[[ Exercise inputs, beginning ]]
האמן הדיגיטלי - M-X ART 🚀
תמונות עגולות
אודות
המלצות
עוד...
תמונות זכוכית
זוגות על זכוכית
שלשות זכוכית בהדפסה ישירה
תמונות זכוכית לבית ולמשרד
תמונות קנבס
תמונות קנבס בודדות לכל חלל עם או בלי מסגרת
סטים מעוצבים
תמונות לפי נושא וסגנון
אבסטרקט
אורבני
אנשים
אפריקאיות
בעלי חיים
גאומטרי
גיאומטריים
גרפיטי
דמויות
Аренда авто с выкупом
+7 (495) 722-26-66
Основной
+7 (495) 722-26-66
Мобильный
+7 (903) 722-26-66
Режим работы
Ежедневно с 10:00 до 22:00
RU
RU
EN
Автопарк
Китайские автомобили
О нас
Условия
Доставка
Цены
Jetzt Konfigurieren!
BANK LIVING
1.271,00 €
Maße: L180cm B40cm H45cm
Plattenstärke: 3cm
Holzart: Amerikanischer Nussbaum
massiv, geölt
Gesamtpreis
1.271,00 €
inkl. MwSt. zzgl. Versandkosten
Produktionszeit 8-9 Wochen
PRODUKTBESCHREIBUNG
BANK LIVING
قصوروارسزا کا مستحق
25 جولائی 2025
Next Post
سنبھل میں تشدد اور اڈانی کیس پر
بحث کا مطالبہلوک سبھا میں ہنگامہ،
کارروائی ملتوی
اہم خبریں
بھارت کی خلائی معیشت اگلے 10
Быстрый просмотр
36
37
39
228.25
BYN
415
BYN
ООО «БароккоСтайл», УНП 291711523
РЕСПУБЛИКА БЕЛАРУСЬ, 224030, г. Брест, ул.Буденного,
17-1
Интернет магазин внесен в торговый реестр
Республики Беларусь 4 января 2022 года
[[ Exercise inputs, end ]]
To-do item | Within the data above, how many lines contain the word "זכוכית"? Write only the number.

Response area | 4